If it wasn’t for the pandemic, the new height of Everest may already have been made public, but COVID-19 and tensions with China have delayed the announcement of the height. The “ownership” of the mountain, which lies on the border between the two countries, has long been a point of contention,  and although the relationship between Nepal and China has been quickly advancing in recent years, state communication about matters relating to the mountain is a diplomatic tightrope. In October 2019, after Chinese President Xi Jinping’s state visit to Kathmandu, a statement by the Nepali and Chinese government said that they would “jointly announce the height of Mount Sagarmatha/Zhumulangma” (Everest). A year after Gautam and Karki reached the top of the mountain, on May 28, members of the Chinese government’s survey team also reached the summit to collect data. Although the measurement efforts have been separate, the promise of a joint announcement means that Nepal’s “pride project” is no longer its own.

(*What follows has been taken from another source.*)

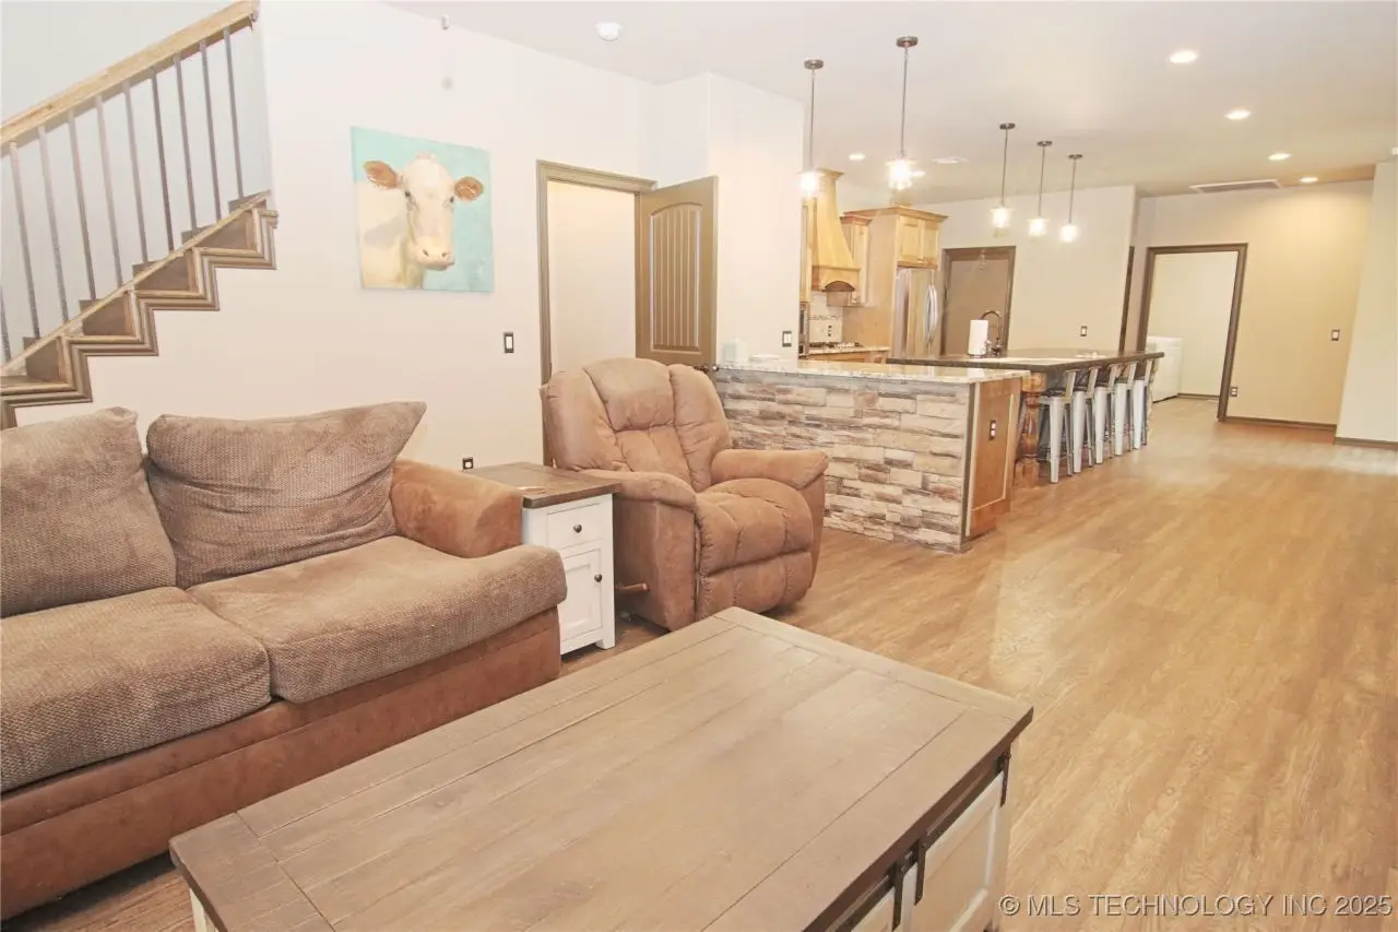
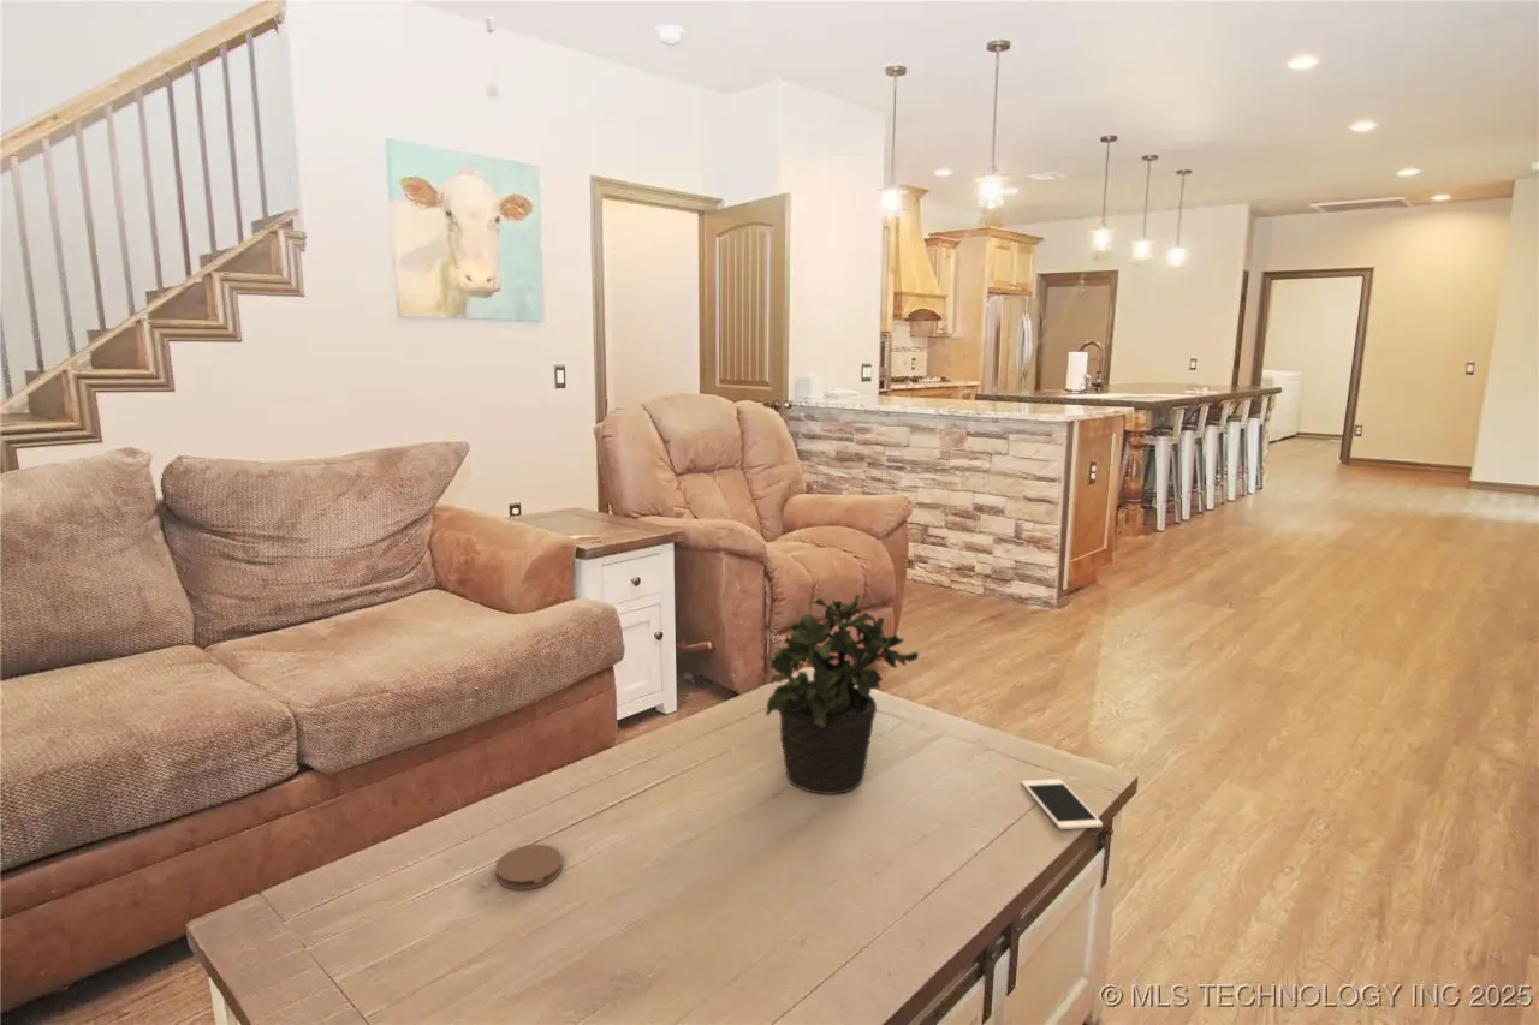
+ coaster [494,844,564,890]
+ cell phone [1020,777,1104,830]
+ potted plant [765,594,920,795]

A senior member of the Survey Department who did not want to be named said that China’s involvement was a “blindside,” and there is “no clarity” about when the public announcement of the new height will take place.

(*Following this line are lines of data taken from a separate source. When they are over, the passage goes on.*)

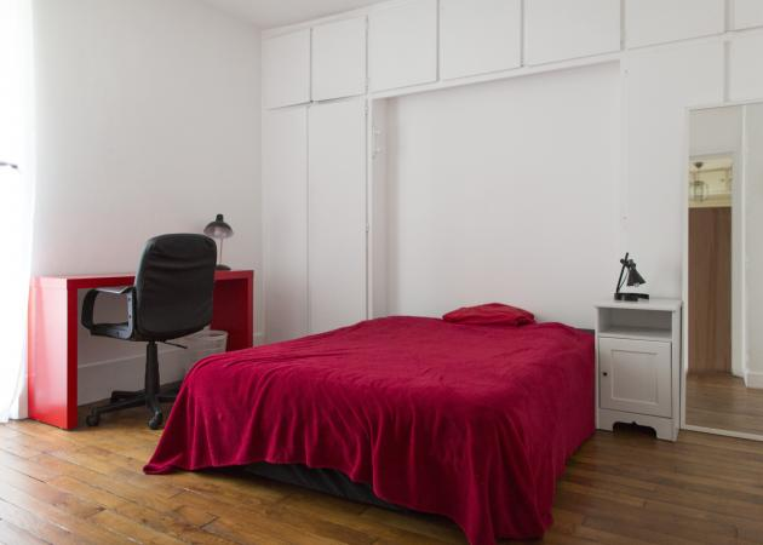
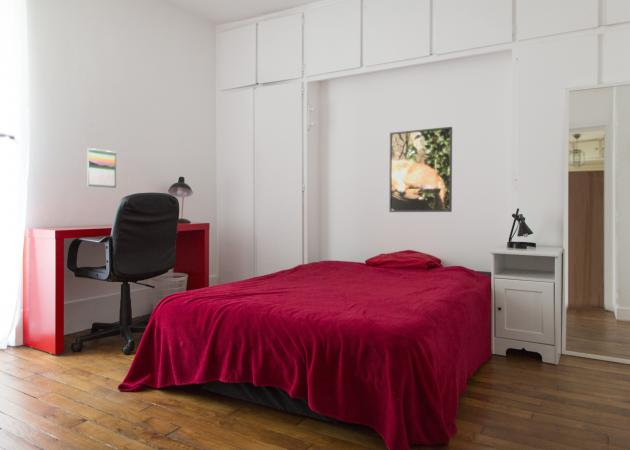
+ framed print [388,126,453,213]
+ calendar [86,147,117,189]
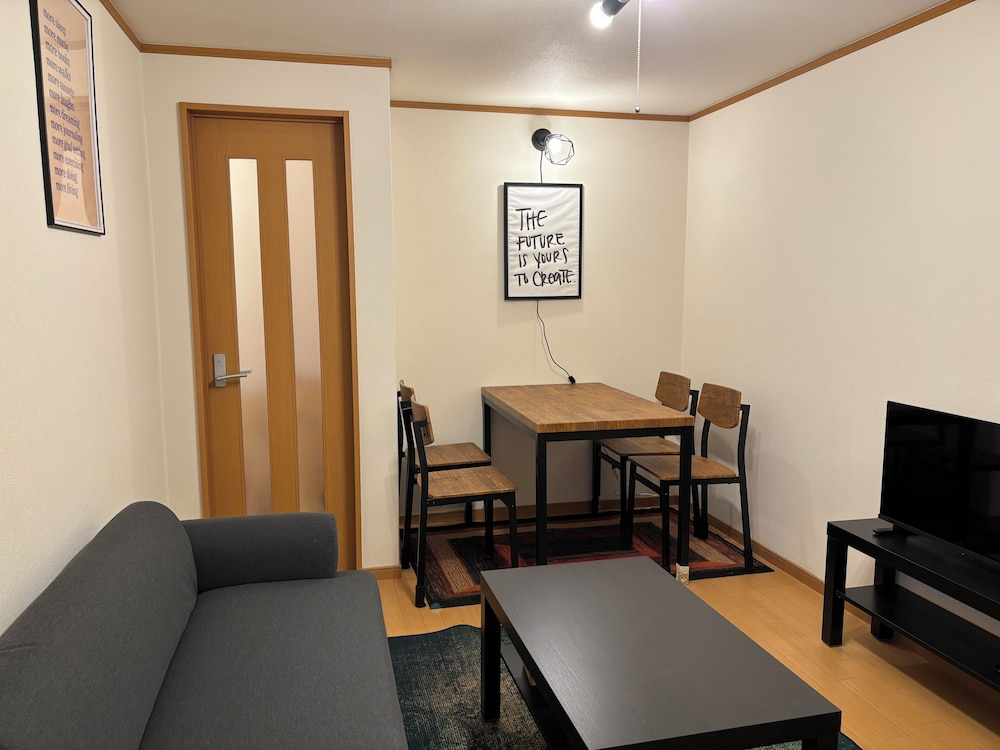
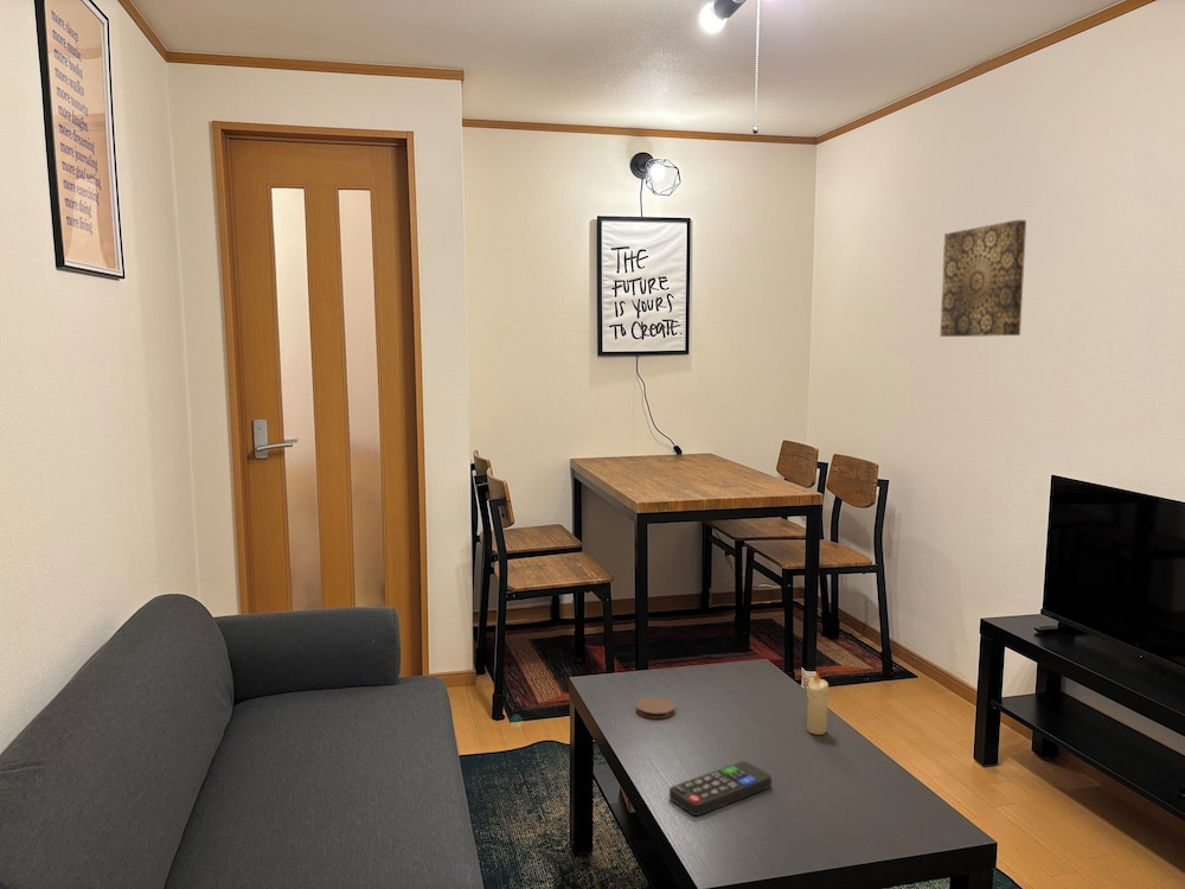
+ wall art [939,219,1027,338]
+ coaster [635,696,677,719]
+ candle [806,671,830,736]
+ remote control [668,760,773,817]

This is not the first time that the height of Everest has been a source of tension between Nepal and China. In May 2005, when Chinese researchers concluded that the height of the peak was 3.7 meters less than the estimates made in 1955 (they excluded the height of the ice cap at the top of the mountain in their calculation), then Director General of the Survey Department, Raja Ram Chhatkuli had said, “Both are correct heights. No measurement is absolute. This is a problem of scientific research.”

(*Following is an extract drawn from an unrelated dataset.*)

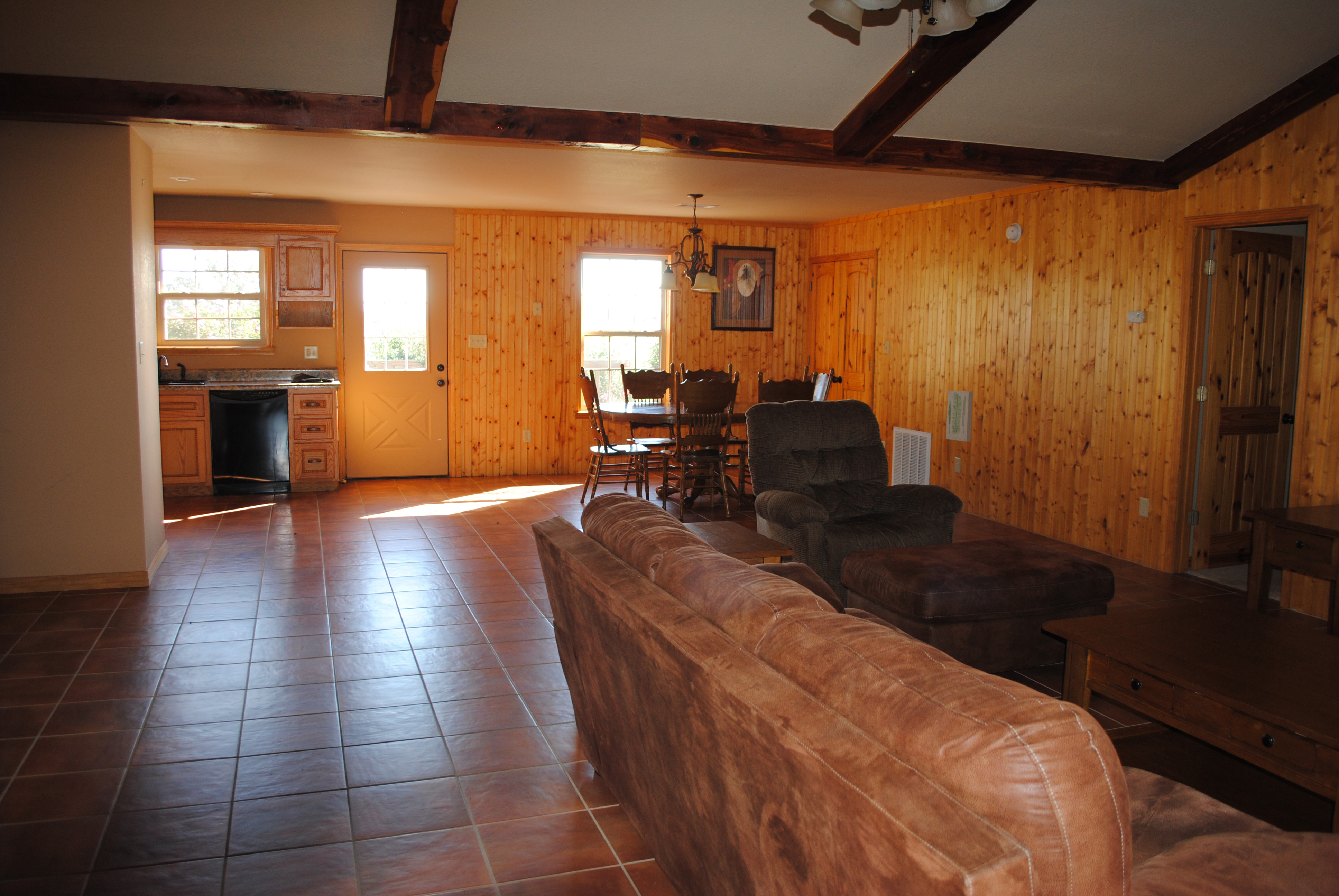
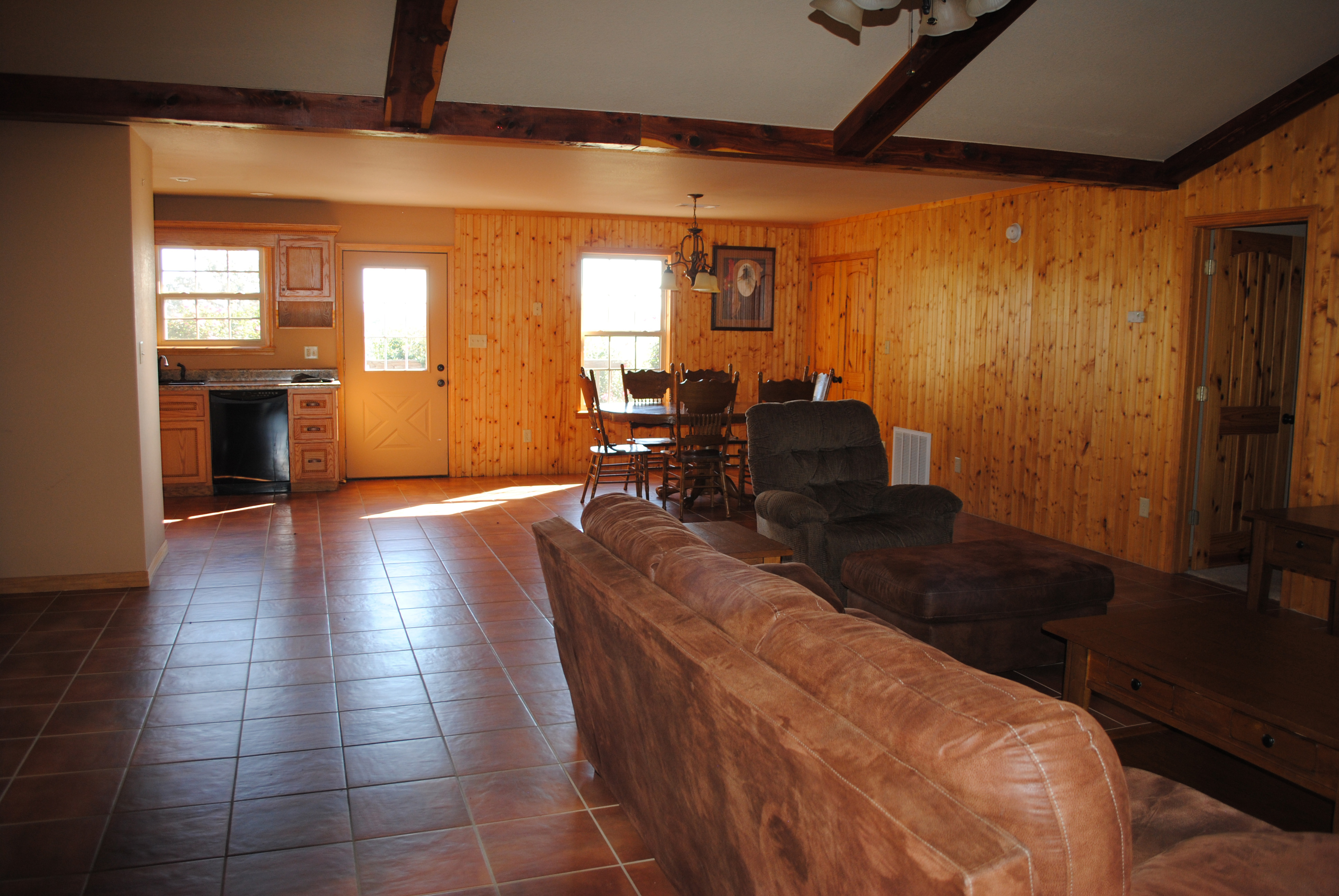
- wall art [945,390,973,442]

 In 2010, the countries agreed to settle their differences, with the Chinese side accepting Nepal’s claim that the snow height of Mount Everest is 8,848 meters, and the Nepali side recognised the Chinese claim that the rock height of the mountain is 8,844.43 meters.

The joint announcement decision appears to have taken place without the Survey Department’s knowledge. In October 2019, the Survey Department told The Kathmandu Post that ten days after the public announcement, it had not received official communication from the Prime Minister’s Office regarding China’s involvement in the process, suggesting that those involved with the science of the measurement and those in charge of state messaging were not on the same page. 

A year after the announcement that the height of the mountain would be jointly announced by Nepal and China, the Survey Department has been circumspect on the timeline of the declaration. “It was a long and difficult process, and the reveal will come in due time,” Damodhar Dhakal, information officer of the Survey Department told VICE News.